Tale articolo afferma:

“1. Nei confronti del personale docente chiamato a ricoprire cariche elettive, si applicano le norme di cui al d.lgs 18.08.2000, n.267 e di cui all’art. 68 del d.lgs. 30 marzo 2001, n.165 [aspettativa per mandato parlamentare]. Il personale che si avvalga del regime delle assenze e dei permessi di cui alle leggi predette, è tenuto a presentare, ogni trimestre, a partire dall’inizio dell’anno scolastico, alla scuola in cui presta servizio, apposita dichiarazione circa gli impegni connessi alla carica ricoperta, da assolvere nel trimestre successivo, nonché a comunicare mensilmente alla stessa scuola la conferma o le eventuali variazioni degli impegni già dichiarati.

2. Nel caso in cui il docente presti servizio in più scuole, la predetta  dichiarazione va presentata a tutte le scuole interessate.

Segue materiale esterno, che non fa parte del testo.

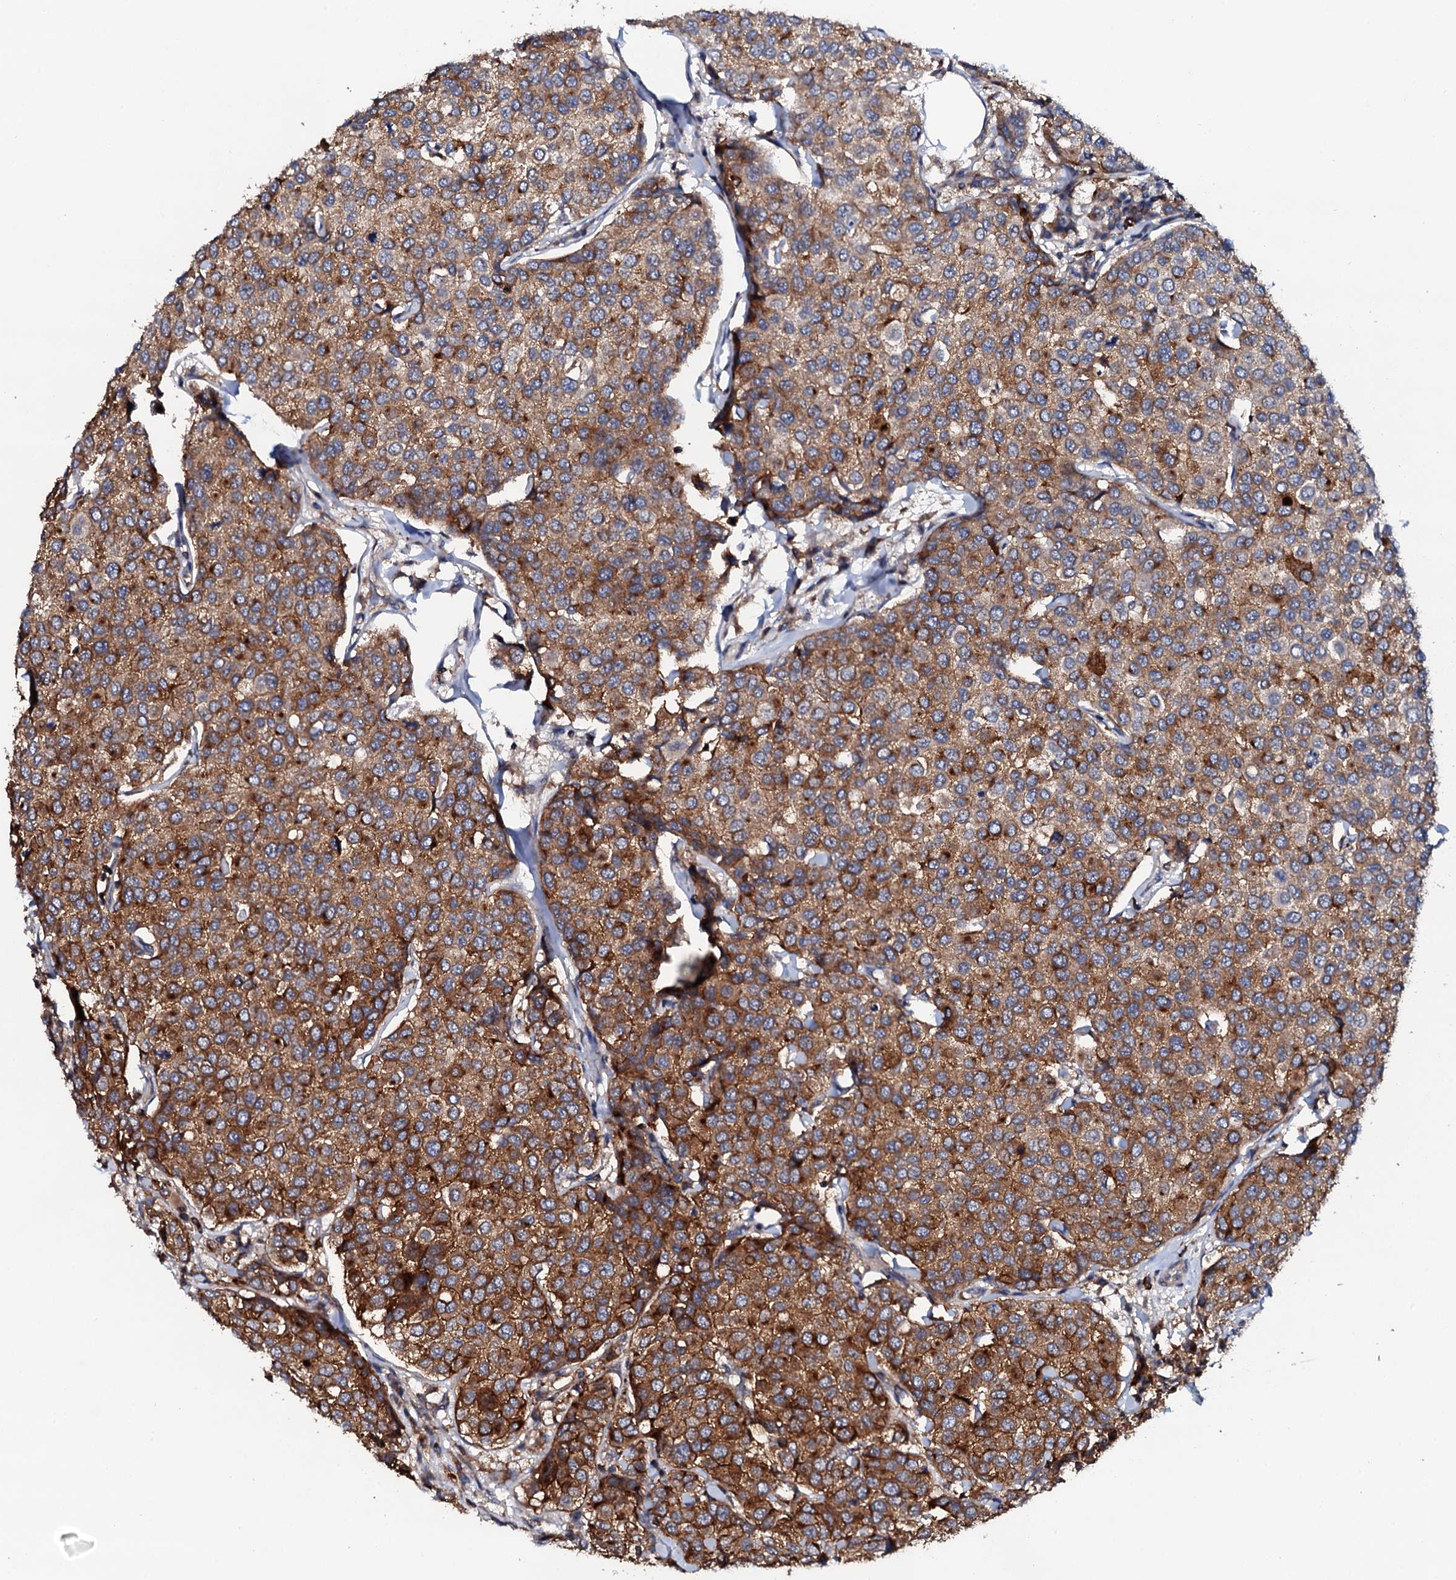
{"staining": {"intensity": "strong", "quantity": ">75%", "location": "cytoplasmic/membranous"}, "tissue": "breast cancer", "cell_type": "Tumor cells", "image_type": "cancer", "snomed": [{"axis": "morphology", "description": "Duct carcinoma"}, {"axis": "topography", "description": "Breast"}], "caption": "Tumor cells display strong cytoplasmic/membranous staining in about >75% of cells in breast cancer.", "gene": "VAMP8", "patient": {"sex": "female", "age": 55}}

3. Qualora le assenze dal servizio derivanti dall’assolvimento degli impegni dichiarati non consentano al docente di assicurare la necessaria continuità didattica nella classe o nelle classi cui sia assegnato può farsi luogo alla nomina di un supplente per il periodo strettamente indispensabile e, comunque, sino al massimo di un mese, durata prorogabile soltanto ove se ne ponga l’esigenza in relazione a quanto dichiarato nella comunicazione mensile di cui al comma 1, sempreché non sia possibile provvedere con altro personale docente in soprannumero o a disposizione.

4. Per tutta la durata della nomina del supplente il docente, nei periodi in cui non sia impegnato nell’assolvimento dei compiti connessi alla carica ricoperta, è utilizzato nell’ambito della scuola e per le esigenze di essa, nei limiti dell’orario obbligatorio di servizio. prioritariamente per le supplenze eper i corsi di recupero.

5. La programmazione delle assenze di cui ai precedenti commi 1 e 2 non ha alcun valore sostitutivo della documentazione espressamente richiesta dal D.lgs. n.267/2000, che dovrà essere prodotta tempestivamente dall’interessato.”